___ Given records

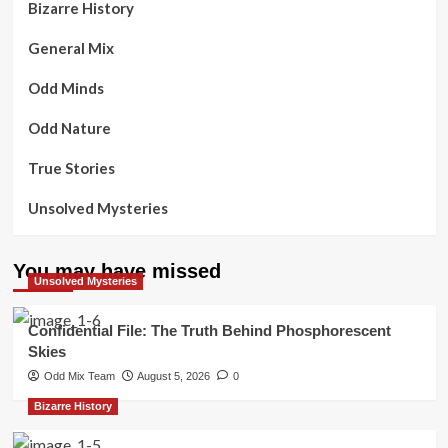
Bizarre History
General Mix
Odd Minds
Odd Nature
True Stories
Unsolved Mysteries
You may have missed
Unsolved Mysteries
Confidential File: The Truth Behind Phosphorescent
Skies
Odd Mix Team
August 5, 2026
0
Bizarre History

______
___ Given records

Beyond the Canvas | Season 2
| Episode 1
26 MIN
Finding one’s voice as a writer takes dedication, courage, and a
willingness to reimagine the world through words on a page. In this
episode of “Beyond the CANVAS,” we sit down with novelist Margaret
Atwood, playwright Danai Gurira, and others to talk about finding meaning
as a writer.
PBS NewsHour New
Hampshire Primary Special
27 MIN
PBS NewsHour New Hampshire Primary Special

______
___ Given records

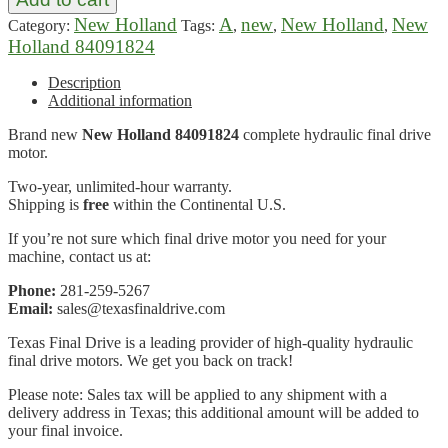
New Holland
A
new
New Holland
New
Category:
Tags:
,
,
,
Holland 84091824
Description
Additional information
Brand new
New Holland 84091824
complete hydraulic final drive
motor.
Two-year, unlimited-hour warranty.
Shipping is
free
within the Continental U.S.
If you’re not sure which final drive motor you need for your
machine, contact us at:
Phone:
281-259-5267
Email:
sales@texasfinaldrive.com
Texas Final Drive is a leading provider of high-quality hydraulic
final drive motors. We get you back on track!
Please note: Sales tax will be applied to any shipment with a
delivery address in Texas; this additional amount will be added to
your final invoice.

______

Repeat word for word the lines above that run from the line containing "delivery address in" through the line containing "your final invoice.", both ends included, and nothing else.

Written solution:
delivery address in Texas; this additional amount will be added to
your final invoice.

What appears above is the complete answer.